Task requirements | Will you output, word for word and with nothing else, the part of the entries below that opens with the line containing "common name: Eastern baccharis" and closes with the line containing "genus: Sonchus", keeping both of those lines?

start Data for this task

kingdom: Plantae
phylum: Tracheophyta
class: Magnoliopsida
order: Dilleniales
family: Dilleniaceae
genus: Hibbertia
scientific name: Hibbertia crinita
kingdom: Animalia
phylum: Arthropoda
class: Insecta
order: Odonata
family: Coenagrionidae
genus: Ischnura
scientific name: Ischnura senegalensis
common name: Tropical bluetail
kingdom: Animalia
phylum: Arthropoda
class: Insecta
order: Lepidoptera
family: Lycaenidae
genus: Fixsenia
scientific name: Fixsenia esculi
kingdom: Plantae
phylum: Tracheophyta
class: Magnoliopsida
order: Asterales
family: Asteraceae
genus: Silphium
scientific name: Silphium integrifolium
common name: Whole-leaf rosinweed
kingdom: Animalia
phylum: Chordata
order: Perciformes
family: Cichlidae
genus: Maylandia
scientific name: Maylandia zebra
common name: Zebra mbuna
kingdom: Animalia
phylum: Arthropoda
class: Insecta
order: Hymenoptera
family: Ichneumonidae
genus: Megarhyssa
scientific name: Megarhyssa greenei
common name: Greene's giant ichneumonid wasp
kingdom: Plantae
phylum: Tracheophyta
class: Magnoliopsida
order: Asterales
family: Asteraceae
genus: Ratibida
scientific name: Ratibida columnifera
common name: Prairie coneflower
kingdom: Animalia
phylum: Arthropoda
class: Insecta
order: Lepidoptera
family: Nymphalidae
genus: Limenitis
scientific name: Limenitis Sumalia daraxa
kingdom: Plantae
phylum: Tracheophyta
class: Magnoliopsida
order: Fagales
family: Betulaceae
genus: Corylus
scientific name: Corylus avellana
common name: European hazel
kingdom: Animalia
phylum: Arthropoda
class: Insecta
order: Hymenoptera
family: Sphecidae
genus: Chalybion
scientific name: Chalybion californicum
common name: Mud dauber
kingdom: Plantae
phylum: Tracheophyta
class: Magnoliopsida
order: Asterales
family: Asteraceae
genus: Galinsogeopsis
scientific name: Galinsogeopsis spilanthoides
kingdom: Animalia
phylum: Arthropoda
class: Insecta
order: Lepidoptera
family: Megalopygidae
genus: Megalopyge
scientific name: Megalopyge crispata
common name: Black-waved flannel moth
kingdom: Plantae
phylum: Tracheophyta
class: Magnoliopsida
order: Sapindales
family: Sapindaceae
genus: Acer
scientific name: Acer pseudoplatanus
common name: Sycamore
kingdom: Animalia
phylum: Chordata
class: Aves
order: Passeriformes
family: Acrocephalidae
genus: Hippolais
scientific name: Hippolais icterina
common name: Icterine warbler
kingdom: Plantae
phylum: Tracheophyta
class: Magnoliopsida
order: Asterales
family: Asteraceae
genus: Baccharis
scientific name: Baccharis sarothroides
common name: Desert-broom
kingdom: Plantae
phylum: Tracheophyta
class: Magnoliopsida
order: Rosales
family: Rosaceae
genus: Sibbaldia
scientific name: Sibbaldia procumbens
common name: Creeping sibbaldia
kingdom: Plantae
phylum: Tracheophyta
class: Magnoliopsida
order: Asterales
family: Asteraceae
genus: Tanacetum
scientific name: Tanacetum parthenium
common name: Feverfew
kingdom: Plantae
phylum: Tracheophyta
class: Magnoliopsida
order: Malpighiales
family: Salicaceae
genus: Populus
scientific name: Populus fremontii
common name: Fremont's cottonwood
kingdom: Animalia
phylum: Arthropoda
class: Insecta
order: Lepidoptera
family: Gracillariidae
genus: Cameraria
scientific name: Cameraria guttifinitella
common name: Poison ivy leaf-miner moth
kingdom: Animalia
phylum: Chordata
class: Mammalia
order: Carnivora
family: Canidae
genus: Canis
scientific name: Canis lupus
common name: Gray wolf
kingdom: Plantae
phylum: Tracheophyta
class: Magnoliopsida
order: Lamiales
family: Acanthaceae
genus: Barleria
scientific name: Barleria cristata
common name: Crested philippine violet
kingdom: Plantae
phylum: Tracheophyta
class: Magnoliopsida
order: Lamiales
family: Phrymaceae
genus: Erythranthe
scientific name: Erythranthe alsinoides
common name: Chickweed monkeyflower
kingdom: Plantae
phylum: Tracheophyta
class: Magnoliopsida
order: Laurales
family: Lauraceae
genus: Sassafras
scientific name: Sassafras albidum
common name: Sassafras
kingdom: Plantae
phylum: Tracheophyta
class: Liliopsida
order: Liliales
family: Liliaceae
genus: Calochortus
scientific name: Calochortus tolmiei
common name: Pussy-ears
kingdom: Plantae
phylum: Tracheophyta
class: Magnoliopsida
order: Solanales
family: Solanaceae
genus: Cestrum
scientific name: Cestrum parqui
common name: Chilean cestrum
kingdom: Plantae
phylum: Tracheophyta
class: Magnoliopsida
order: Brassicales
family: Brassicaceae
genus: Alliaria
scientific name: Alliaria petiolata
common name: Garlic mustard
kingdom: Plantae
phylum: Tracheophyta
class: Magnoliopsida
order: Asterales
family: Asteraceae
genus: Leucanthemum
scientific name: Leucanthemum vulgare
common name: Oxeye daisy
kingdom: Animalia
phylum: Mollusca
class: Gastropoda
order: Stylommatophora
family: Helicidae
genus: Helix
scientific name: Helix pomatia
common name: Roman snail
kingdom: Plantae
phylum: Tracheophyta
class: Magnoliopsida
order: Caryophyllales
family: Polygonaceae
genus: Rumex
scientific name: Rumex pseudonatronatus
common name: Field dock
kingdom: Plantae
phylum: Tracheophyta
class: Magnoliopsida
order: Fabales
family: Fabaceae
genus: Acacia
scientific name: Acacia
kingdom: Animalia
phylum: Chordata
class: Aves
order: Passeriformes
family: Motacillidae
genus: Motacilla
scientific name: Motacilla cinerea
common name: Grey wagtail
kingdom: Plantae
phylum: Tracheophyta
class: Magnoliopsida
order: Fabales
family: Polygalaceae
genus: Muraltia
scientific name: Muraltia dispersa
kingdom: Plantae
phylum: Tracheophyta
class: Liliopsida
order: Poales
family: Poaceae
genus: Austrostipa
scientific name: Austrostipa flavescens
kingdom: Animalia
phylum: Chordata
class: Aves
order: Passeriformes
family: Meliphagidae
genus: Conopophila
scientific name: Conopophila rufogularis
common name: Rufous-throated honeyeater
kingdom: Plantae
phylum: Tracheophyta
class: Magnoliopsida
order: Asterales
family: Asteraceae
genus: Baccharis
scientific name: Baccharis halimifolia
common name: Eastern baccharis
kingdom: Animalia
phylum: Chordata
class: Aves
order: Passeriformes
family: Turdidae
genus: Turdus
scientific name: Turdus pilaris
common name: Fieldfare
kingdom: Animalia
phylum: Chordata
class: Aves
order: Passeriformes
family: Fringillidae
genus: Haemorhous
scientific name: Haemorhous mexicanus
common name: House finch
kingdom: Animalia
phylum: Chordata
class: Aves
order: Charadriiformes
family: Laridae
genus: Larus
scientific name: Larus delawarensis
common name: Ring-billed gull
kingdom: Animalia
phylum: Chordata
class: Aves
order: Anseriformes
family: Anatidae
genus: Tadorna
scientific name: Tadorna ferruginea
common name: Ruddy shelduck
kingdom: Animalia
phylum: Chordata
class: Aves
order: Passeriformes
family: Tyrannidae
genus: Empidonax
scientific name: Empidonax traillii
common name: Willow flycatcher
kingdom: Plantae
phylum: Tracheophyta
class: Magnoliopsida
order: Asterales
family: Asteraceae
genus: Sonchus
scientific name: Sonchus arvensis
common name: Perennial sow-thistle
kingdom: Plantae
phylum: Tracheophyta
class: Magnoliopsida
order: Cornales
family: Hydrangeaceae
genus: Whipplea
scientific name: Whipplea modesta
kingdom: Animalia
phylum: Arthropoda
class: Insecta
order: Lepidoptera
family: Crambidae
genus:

end Data for this task

Result |
common name: Eastern baccharis
kingdom: Animalia
phylum: Chordata
class: Aves
order: Passeriformes
family: Turdidae
genus: Turdus
scientific name: Turdus pilaris
common name: Fieldfare
kingdom: Animalia
phylum: Chordata
class: Aves
order: Passeriformes
family: Fringillidae
genus: Haemorhous
scientific name: Haemorhous mexicanus
common name: House finch
kingdom: Animalia
phylum: Chordata
class: Aves
order: Charadriiformes
family: Laridae
genus: Larus
scientific name: Larus delawarensis
common name: Ring-billed gull
kingdom: Animalia
phylum: Chordata
class: Aves
order: Anseriformes
family: Anatidae
genus: Tadorna
scientific name: Tadorna ferruginea
common name: Ruddy shelduck
kingdom: Animalia
phylum: Chordata
class: Aves
order: Passeriformes
family: Tyrannidae
genus: Empidonax
scientific name: Empidonax traillii
common name: Willow flycatcher
kingdom: Plantae
phylum: Tracheophyta
class: Magnoliopsida
order: Asterales
family: Asteraceae
genus: Sonchus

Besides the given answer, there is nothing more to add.